09 June, 2014

The biggest burden

I’m a bit of a loner. Yup. Surprise, surprise.

But see, there is a reason. It’s not just that I’m more “task-oriented” than others, (though that’s part of it) or that I’m an introvert (though that’s part of it, too) it’s also because I decided years ago – after feeling forgotten by others so easily – that it would be less painful if I learnt to be content with being by myself. So I did. And I got on quite well for several years. Despite my self-isolation, some brave and beautiful souls at University did manage push themselves into my heart. But I seldom let others carry me; I wanted to be “the strong one” and I was afraid that, if they saw the ‘real me’ they would drop me. So I was always extremely careful about who and how much I relied on other people.

And then, not too long ago, I was shown that I’m not as content or as wise or as strong as I thought. I opened up, made mistakes, got hurt in ways I didn’t think possible, and fell hard. My immediate reaction was retreat; retreat once again behind the walls, refuse to let anyone touch me. I decided that the answer was to stop giving, to stop sharing my heart, to stop showing people I cared, to go back to being ‘happy’ as a loner.

Then I wouldn’t get hurt again.

But I’m beginning to realize that this might not be the best course of action. Closing myself off may keep me from people who can hurt and leave me, but it still causes pain. Closing myself off makes me bitter, it makes me seem cold, callous and uncaring, it leads me to be suspicious of all who approach and to treat them like potential enemies, instead of potential friends. It perpetuates my self-focused fear, my self-absorption. Letting people in may lead to being hurt, but closing people out can do just as much (and maybe even more) damage.

Besides, even though being hurt is, well, painful (duh) and wounds take time to heal – sometimes the scars and twinges are with us for the rest of our lives, sometimes they disappear completely – but most of the time they teach us to recognize and be more sensitive to the hurts in others.

I think I’m learning (but I’m a slow learner) that the answer isn’t isolation: pretending not to care may hurt less than caring, but I’m tired of pretending not to care. I want to keep caring. I want to keep trusting. So the answer isn’t withdrawal; its love. Wise, forgiving, gentle love.

But love is a burden. I promise I’m not saying that in any tragic-romance, Spiderman-(whatever-her-name-is) kind of way, nor in a woe-is-me, people-are-jerks kind of a way. I’m saying it with sobriety and with hope. Truth is, we’ll never find someone who will always treat us right, we’ll never find someone who won’t hurt or disappoint or forget to see us. We’re human. That’s the sober reality. The hope part is that this doesn’t mean we have to stop loving others, it means that real, through-the-pain love is so precious that we should keep reaching for it! If we manage to keep it going, to keep loving and trusting others, knowing that they might (and probably will) hurt us, and that we’ll hurt them back, if we forgive and ask for forgiveness – then this dismal world will be a little lighter.

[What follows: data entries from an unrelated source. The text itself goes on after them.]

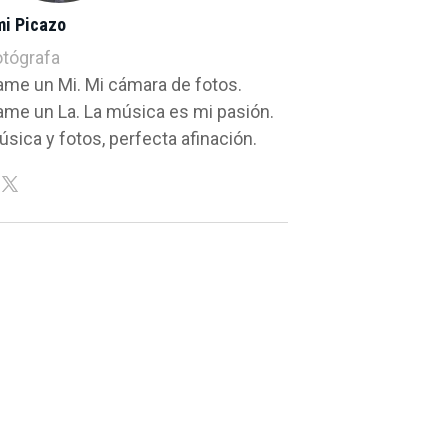
mi Picazo
otógrafa
ame un Mi. Mi cámara de fotos.
ame un La. La música es mi pasión.
sica y fotos, perfecta afinación.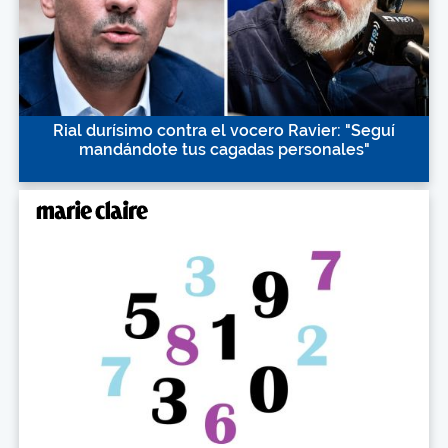
Rial durísimo contra el vocero Ravier: "Seguí
mandándote tus cagadas personales"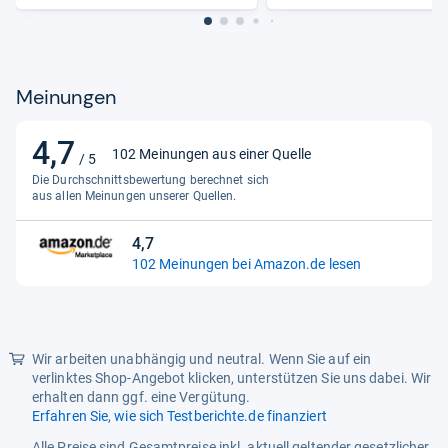
Max. Schaltleistung
400 W
Maßeinheit
Stück
Min. Einschaltdauer
10 s
Meinungen
Montageart
Aufputz
4,7
4,7
102 Meinungen aus einer Quelle
Nennspannung
/ 5
230 - 230 V
von
Die Durchschnittsbewertung berechnet sich
5
Oberflächenschutz
unbehandelt
aus allen Meinungen unserer Quellen.
Sternen
Optimale Montagehöhe
2.5 m
4,7
4,7
102 Meinungen bei Amazon.de lesen
RAL-Nummer
9016
von
5
Schutzart (IP)
IP55
Sternen
Schwenkbereich Sensor,
-30 - 30 °
horizontal
Wir arbeiten unabhängig und neutral. Wenn Sie auf ein
verlinktes Shop-Angebot klicken, unterstützen Sie uns dabei. Wir
Schwenkbereich Sensor,
-40 - 90 °
erhalten dann ggf. eine Vergütung.
vertikal
Erfahren Sie, wie sich Testberichte.de finanziert
Alle Preise sind Gesamtpreise inkl. aktuell geltender gesetzlicher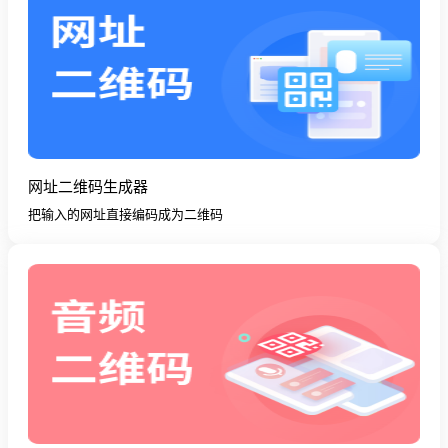
网址二维码生成器
把输入的网址直接编码成为二维码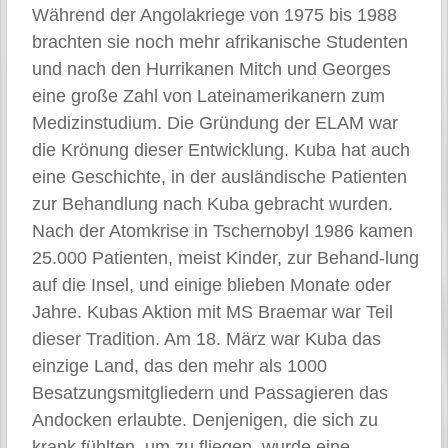
Während der Angolakriege von 1975 bis 1988
brachten sie noch mehr afrikanische Studenten
und nach den Hurrikanen Mitch und Georges
eine große Zahl von Lateinamerikanern zum
Medizinstudium. Die Gründung der ELAM war
die Krönung dieser Entwicklung. Kuba hat auch
eine Geschichte, in der ausländische Patienten
zur Behandlung nach Kuba gebracht wurden.
Nach der Atomkrise in Tschernobyl 1986 kamen
25.000 Patienten, meist Kinder, zur Behand-lung
auf die Insel, und einige blieben Monate oder
Jahre. Kubas Aktion mit MS Braemar war Teil
dieser Tradition. Am 18. März war Kuba das
einzige Land, das den mehr als 1000
Besatzungsmitgliedern und Passagieren das
Andocken erlaubte. Denjenigen, die sich zu
krank fühlten, um zu fliegen, wurde eine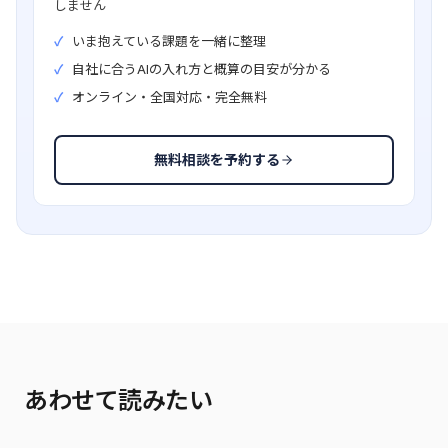
しません
いま抱えている課題を一緒に整理
自社に合うAIの入れ方と概算の目安が分かる
オンライン・全国対応・完全無料
無料相談を予約する
あわせて読みたい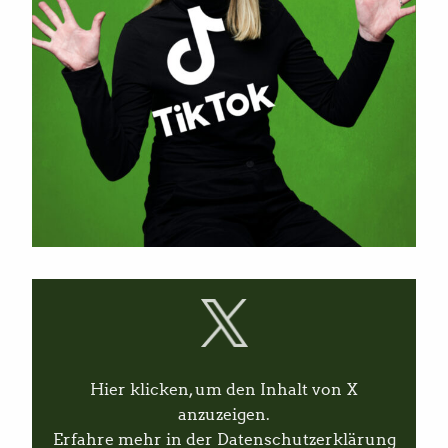
I
n
h
a
l
t
v
Hier klicken, um den Inhalt von X
o
n
anzuzeigen.
X
Erfahre mehr in der
Datenschutzerklärung
a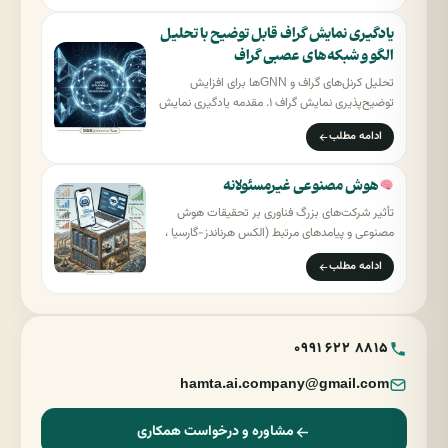
یادگیری نمایش گراف قابل توضیح با تحلیل
الگو و شبکه‌های عصبی گراف
تحلیل کرنل‌های گراف و GNNها برای افزایش
توضیح‌پذیری نمایش گراف ۱. مقدمه یادگیری نمایش
گراف قابل…
ادامه مطلب
هوش مصنوعی غیرمسئولانه
تأثیر شرکت‌های بزرگ فناوری بر تحقیقات هوش
مصنوعی و پیامدهای مرتبط (الکس هرناندز-گارسیا ،
الکساندرا ولوخوا…
ادامه مطلب
0991 622 8815
hamta.ai.company@gmail.com
مشاوره و درخواست همکاری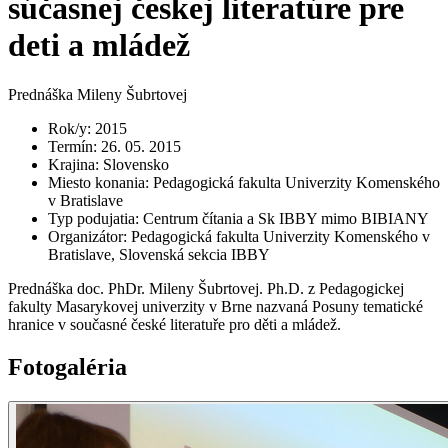
súčasnej českej literatúre pre
deti a mládež
Prednáška Mileny Šubrtovej
Rok/y
:
2015
Termín
:
26. 05. 2015
Krajina
:
Slovensko
Miesto konania
:
Pedagogická fakulta Univerzity Komenského
v Bratislave
Typ podujatia
:
Centrum čítania a Sk IBBY mimo BIBIANY
Organizátor
:
Pedagogická fakulta Univerzity Komenského v
Bratislave, Slovenská sekcia IBBY
Prednáška doc. PhDr. Mileny Šubrtovej. Ph.D. z Pedagogickej
fakulty Masarykovej univerzity v Brne nazvaná Posuny tematické
hranice v současné české literatuře pro děti a mládež.
Fotogaléria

I’m not saying that’s easy but at least I only have one lifetime to love and get hurt by people. Just imagine having every lifetime and every life – what a burden God’s love must be to Him! We humans, the very children He created out of love, just keep walking away and rebelling; we keep chasing after others and telling Him we don’t need Him, we flick Him away like dust off our shoulders, we scream in anger when we don’t understand. To my shame, I’ve done it all. And there’s like a gajillion souls in the world – each of them (us) has hurt and left Him in some way/form/time.

God has the biggest burden of all. For some reason, that makes me want follow Him the most. It gives me such hope that I (and others) can live through my bumbling attempts to care for people.

So, following His lead, I have to try to not close myself off. I have to learn to desperately and sincerely, and (more often than not) clumsily love the people He’s brought into my heart and life.  Even knowing that I may well fall hard, again. 

1 comment:

  1. Just read this...and the timing was right. Thank you.